Caring about what others thought and getting defensive of the head covering practice also made the list on biggest head covering mistakes.

Learning the Heart of Covering

“Don’t make a mockery of a powerful symbol of the headship order only to disobey the very heart of the scripture. Be willing to submit to your husband (or father),” Eleanor warms.

“I have seen many sisters wear the veil because they want to be different or modest but then refuse to acknowledge the Biblical role of submission to the husband. The heart of the scripture is more important than the symbol of it.”

A Testimony to Encourage Continued Covering

One of the most powerful witness to covering is real life experiences. Ganeida shares a friend’s story concerning head covering that had eternal consequences.
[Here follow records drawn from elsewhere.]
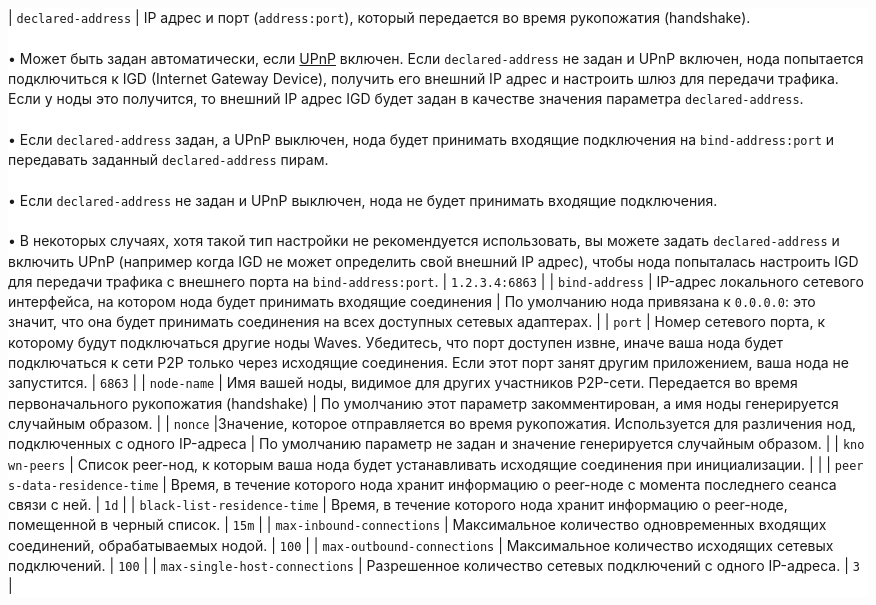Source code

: | `declared-address`            | <a name="declared-address"></a> IP адрес и порт (`address:port`), который передается во время рукопожатия (handshake).<br> <br>• Может быть задан автоматически, если [UPnP](#upnp) включен. Если `declared-address` не задан и UPnP включен, нода попытается подключиться к IGD (Internet Gateway Device), получить его внешний IP адрес и настроить шлюз для передачи трафика. Если у ноды это получится, то внешний IP адрес IGD будет задан в качестве значения параметра `declared-address`.<br> <br>• Если `declared-address` задан, а UPnP выключен, нода будет принимать входящие подключения на `bind-address:port` и передавать заданный `declared-address` пирам.<br> <br>• Если `declared-address` не задан и UPnP выключен, нода не будет принимать входящие подключения.<br> <br>• В некоторых случаях, хотя такой тип настройки не рекомендуется использовать, вы можете задать `declared-address` и включить UPnP (например когда IGD не может определить свой внешний IP адрес), чтобы нода попыталась настроить IGD для передачи трафика с внешнего порта на `bind-address:port`. | `1.2.3.4:6863` |
| `bind-address`                | IP-адрес локального сетевого интерфейса, на котором нода будет принимать входящие соединения | По умолчанию нода привязана к `0.0.0.0`: это значит, что она будет принимать соединения на всех доступных сетевых адаптерах.                                                                                                                  |
| `port`                        | Номер сетевого порта, к которому будут подключаться другие ноды Waves. Убедитесь, что порт доступен извне, иначе ваша нода будет подключаться к сети P2P только через исходящие соединения. Если этот порт занят другим приложением, ваша нода не запустится. |    `6863`                                                                                                                                                                                                                   |
| `node-name`                   | <a name="node-name"></a> Имя вашей ноды, видимое для других участников P2P-сети. Передается во время первоначального рукопожатия (handshake) | По умолчанию этот параметр закомментирован, а имя ноды генерируется случайным образом.                                                                                                                                                                                                                                                                              |
| `nonce`                       |Значение, которое отправляется во время рукопожатия. Используется для различения нод, подключенных с одного IP-адреса | По умолчанию параметр не задан и значение генерируется случайным образом.                                                                                                                                                                     |
| `known-peers`                 | Список peer-нод, к которым ваша нода будет устанавливать исходящие соединения при инициализации.                                                                                                                                                      |                                                                                                                                                                                    |
| `peers-data-residence-time`   | Время, в течение которого нода хранит информацию о peer-ноде с момента последнего сеанса связи с ней.                                                                                                                       | `1d`                                                                                                                                                                                                                      |
| `black-list-residence-time`   | Время, в течение которого нода хранит информацию о peer-ноде, помещенной в черный список.                                                                                                                                                            |  `15m`                                                                                                                                                                                                                     |
| `max-inbound-connections`     | Максимальное количество одновременных входящих соединений, обрабатываемых нодой.                                                                                                                                                                                             |  `100`                                                                                                                                                                                                                     |
| `max-outbound-connections`    | Максимальное количество исходящих сетевых подключений.                                                                                                                                                                                                               |  `100`                                                                                                                                                                                                                     |
| `max-single-host-connections` | Разрешенное количество сетевых подключений с&nbsp;одного IP-адреса.                                                                                                                                                                                  |  `3`                                                                                                                                                                                                                     |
“I have a covering friend in another country who shared this story with me about why she covers. She tells of a woman, homeless, without even enough money for coffee on a blistering cold day. [She was] wandering through the mall and bemoaning the fact she couldn’t even afford to end her own life. She thought, ‘I don’t even know how to pray. I wish I knew someone who could pray for me.’ Just then she saw a covered woman and thought to herself, ‘She looks like someone who knows how to pray.’ So she approached the woman who led her to Christ in a dressing room.”

The story has encouraged Ganeida to continue her commitment to head covering because she wants to look like ‘woman who knows how to pray’ for those who need the story of Jesus.